**Supplied passage:**
++++++++++

Context
sBID is a web platform used across all of Catalonia to manage internships for FP students (Formació Professional — Spain’s vocational training program). Every student going through FP intermediate or advanced uses it. Their school uses it. Their tutor uses it. The companies hosting them use it.
That means the platform holds a complete record of every student’s personal data: full name, date of birth, home address, phone number, email, national ID number (DNI), social security number (INSS), and in many cases family contact details including relatives’ phone numbers. It also stores data on teachers, schools, and companies across the entire region.
We’re talking about 200,000+ active students. Many of them minors.
In January 2026, I found that every single one of those records was accessible to any authenticated user and that any account in the system could be fully taken over in a matter of minutes.
This is how it worked.

++++++++++

**Data:**
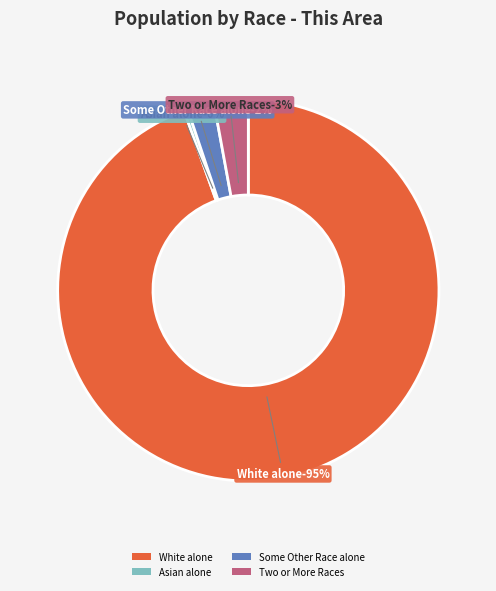

To the nearest percent, what is the difference between the largest and smallest slice percentages?

95%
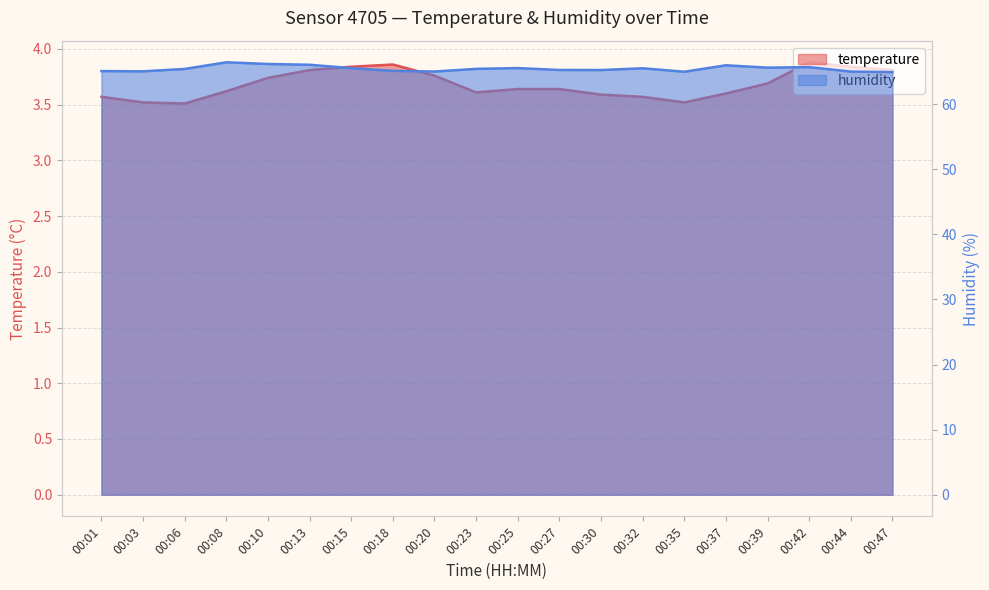

True or false: temperature and humidity cross at least once.

False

++++++++++

**Tasks and exercises:**
A. List every party that the sBID passage says uses the platform.
B. According to the sBID passage, how many active students does the platform cover?
C. Please give the sBID passage again, beginning at the words "We’re talking about" and stopping after "how it worked.", and switch "minutes" to "hours".

**Solutions below:**
A.
- FP students
- their schools
- their tutors
- the companies hosting them

B. More than 200,000 active students.

C.
We’re talking about 200,000+ active students. Many of them minors.
In January 2026, I found that every single one of those records was accessible to any authenticated user and that any account in the system could be fully taken over in a matter of hours.
This is how it worked.